(REQUIRED ACTION) Reproduce the data exactly and drop any pictures it holds.

Source data
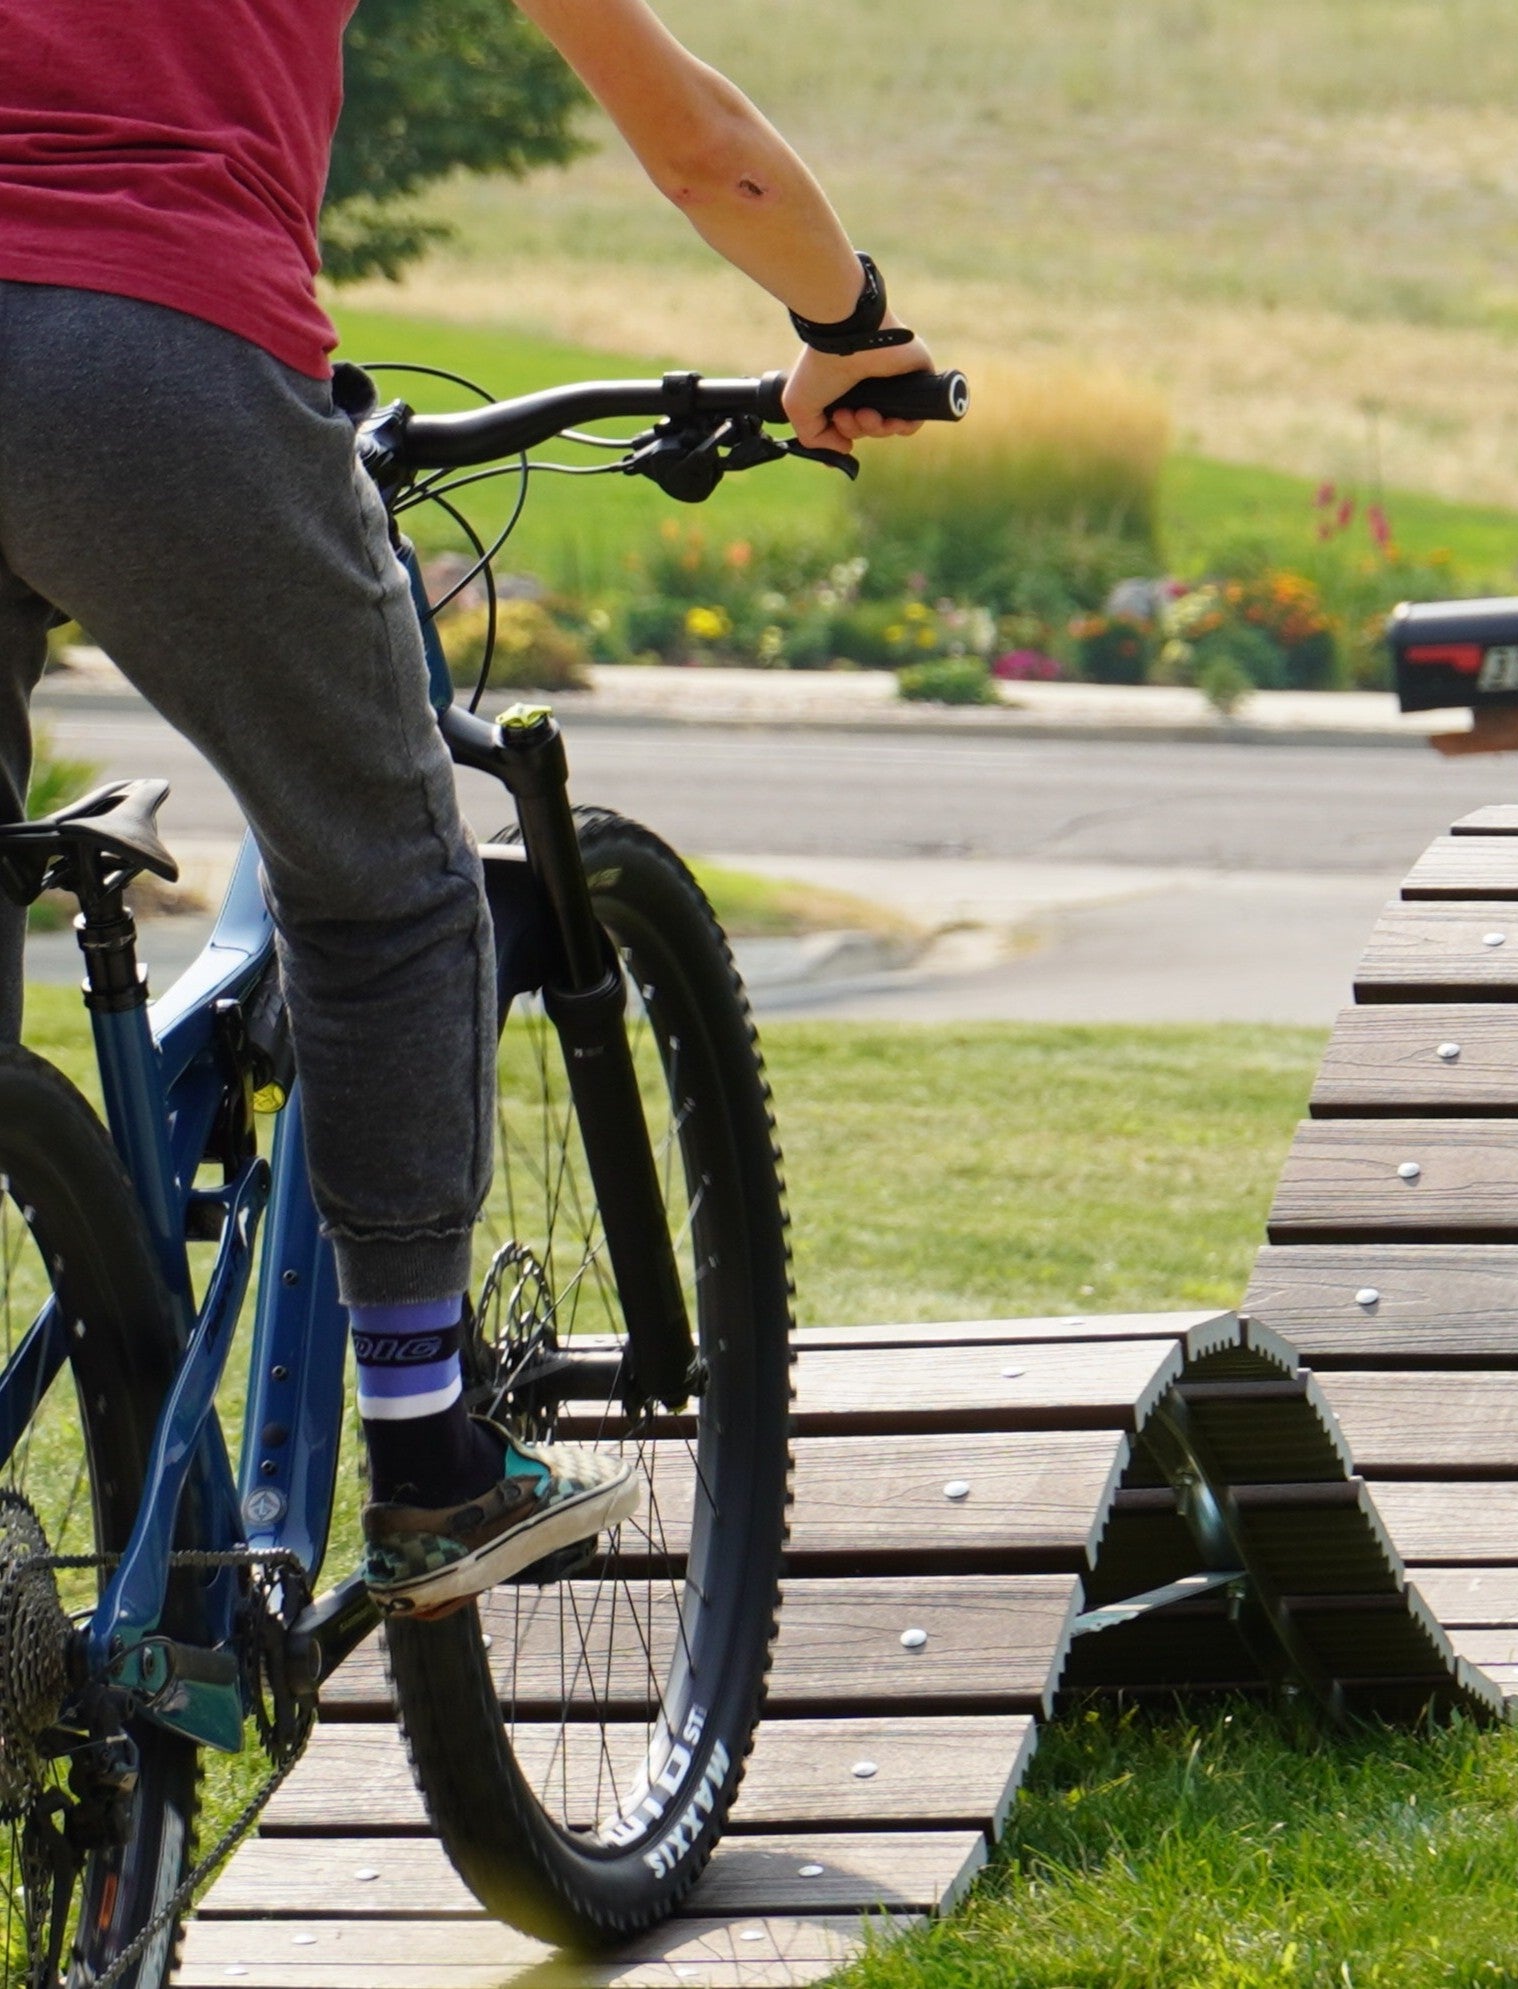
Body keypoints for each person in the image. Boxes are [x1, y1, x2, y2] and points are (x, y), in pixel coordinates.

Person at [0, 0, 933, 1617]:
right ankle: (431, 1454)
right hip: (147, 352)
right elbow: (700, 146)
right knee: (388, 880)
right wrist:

(RESPONSE FOR THIS EXERCISE)
Body keypoints for each person in the image. Boxes are [x1, y1, x2, y2] and points are (x, y), in pixel coordinates.

Person at [0, 0, 933, 1617]:
right ankle: (431, 1454)
right hip: (147, 352)
right elbow: (700, 146)
right knee: (388, 880)
right wrist:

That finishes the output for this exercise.